New TUC report says government energy strategy failing business and costing millions a year
Written by Mark Sait
Posted on February 25, 2015
UK businesses are struggling with unnecessarily high energy bills costing millions of pounds annually according to a new TUC report.
The report, ‘Money to Burn’, advises that the responsibility lies with the government’s failing energy efficiency strategy at the same as it is promoting ‘supplier switch’ as a solution.
According to the report, there has been stagnation since 2007 in efforts to improve UK commercial energy efficiency, with the Committee on Climate Change confirming there has been “little progress” in the sector.
Supporting the report, Allen Creedy, honorary Chair of the ‘Energy, Water and Environment Policy Unit’ for the Federation of Small Businesses says:
“It’s important to remember that switching will save the average small and micro business only £50-£100 a year. So it’s a travesty, when energy efficiency can save a typical business £400-£800 in the first year just by behavioural change.
“Hitting our carbon emissions targets and keeping UK businesses profitable means recognising that reducing consumption is as important as energy price. Government and regulation is too focussed on switching, and the current Competition and Markets Authority investigation into the market is only looking at the market for the sale of energy.
“Money to Burn underlines the urgent need to improve energy efficiency in offices, supermarkets, hotels and other commercial businesses but it excludes new buildings and energy intensive manufacturing industries.
“It says that although there are many examples of businesses seriously improving their building’s energy consumption, “this often happens despite, rather than because of, help from good government schemes”.
That has been our experience at SaveMoneyCutCarbon, working with a wide range of companies and organisations.

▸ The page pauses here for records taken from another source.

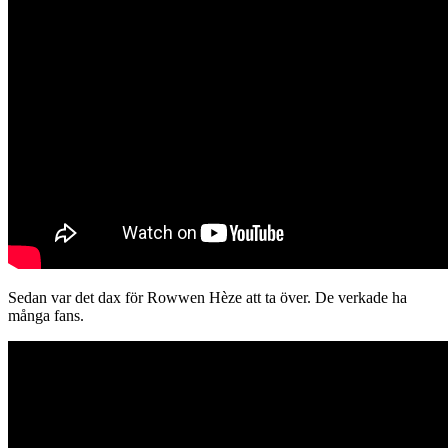
Sedan var det dax för Rowwen Hèze att ta över. De verkade ha
många fans.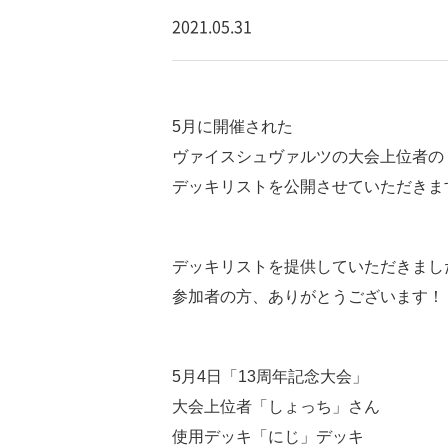
2021.05.31
5月に開催された
ヴァイスシュヴァルツの大会上位者の
デッキリストを公開させていただきま
デッキリストを提供していただきまし
参加者の方、ありがとうございます！
5月4日「13周年記念大会」
大会上位者「しょっち」さん
使用デッキ「にじ」デッキ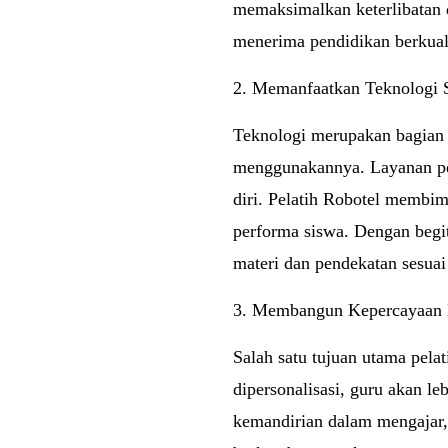
memaksimalkan keterlibatan d
menerima pendidikan berkuali
2. Memanfaatkan Teknologi 
Teknologi merupakan bagian 
menggunakannya. Layanan pe
diri. Pelatih Robotel membi
performa siswa. Dengan begi
materi dan pendekatan sesuai
3. Membangun Kepercayaan 
Salah satu tujuan utama pel
dipersonalisasi, guru akan l
kemandirian dalam mengajar,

The complexity and confusion embedded in a range of policy measures are often a driver of inactivity rather than positive change.
TUC General Secretary Frances O’Grady argues:
“Clamping down on the ‘Great British Energy Waste’ is a win-win for businesses, the government and the environment. Even small businesses can save far more from energy efficiency measures than switching suppliers.
“Better energy regulations backed by access to finance, a one-stop shop for energy advice, and encouraging green workplaces would all help tackle this pointless and expensive frittering away of energy.”
The report argues that policy must focus on five different areas:
- Regulation
- Tax incentives
- Access to finance
- Information gathering and dissemination
- Greening the workplace
Regulation
Minimum energy performance is an example of how a straightforward, effective regulatory system could be improved. The report points out the recent positive moves putting commercial pressure on landlords to improve Energy Performance Certificate ratings.
However, it argues that lack of enforcement could hamper progress and that the government should consider how regulations could be made more effective.
The report says:
“[The government] should look into increasing the initial mandatory Energy Performance Certificate standard to a level higher than a grade E grade and set a pathway for future rises to give industry certainty. It also needs to improve enforcement of EPCs.
“As many commercial leases must be registered with the Land Registry, it should investigate the possibility of requiring EPCs to be noted on the Land Registry. This would improve enforcement because the lease would not be legal, valid and binding and commercial activities could not commence (or continue) until the EPC had been issued and registered.
“The government should also consider extending the requirement for public buildings to issue a Display Energy Certificate to commercial buildings.”
Tax incentives
The current cumbersome Enhanced Capital Allowances system should be simplified, learning from better methods in The Netherlands and the US, which provide simpler lists of products, or focus on the overall energy efficiency of a building.
Access to finance
The report points to the large scale programmes funded by the KfW in Germany and underlines that current UK policy is only delivering a small proportion of the capital required to improve UK commercial energy efficiency.
The TUC says that the Green Investment Bank does not have the powers it needs to borrow and that these powers should be granted as soon as possible.
It also argues that the Green Deal might well be a better fit for the commercial sector than the domestic sector, where it has not been a great success, as businesses are used to making up-front investments for the delivery of returns over a longer payback period.
Information gathering and dissemination
This area is something that SaveMoneyCutCarbon has long advocated and is practicing through our Learn&Save initiative. Knowledge and power go together in more ways than one.
The report points to the US model that gives direct assistance to a business to improve its commercial energy efficiency through the provision, on a single website, of practical tools to make basic changes.
It suggests as a first step that all audits conducted as part of the Energy Saving Opportunities Scheme (ESOS) should be published – and that ESOS should be extended to smaller businesses.
Greening the workplace
The report suggests that the government establishes an Office of Resource Management to encourage behavioural change at work and encouraging the entire population to think differently about how we use energy at home.
Again, this is a cultural shift that SaveMoneyCutCarbon has actively promoted in its work with companies and organisations, supporting energy efficiency schemes that help to benefit staff at home, and making the link to more effective energy-saving behaviour at work.
The report argues that inclusive collaboration between staff, unions and management would help to accelerate the cultural, behavioural and structural changes needed for effective energy efficiency.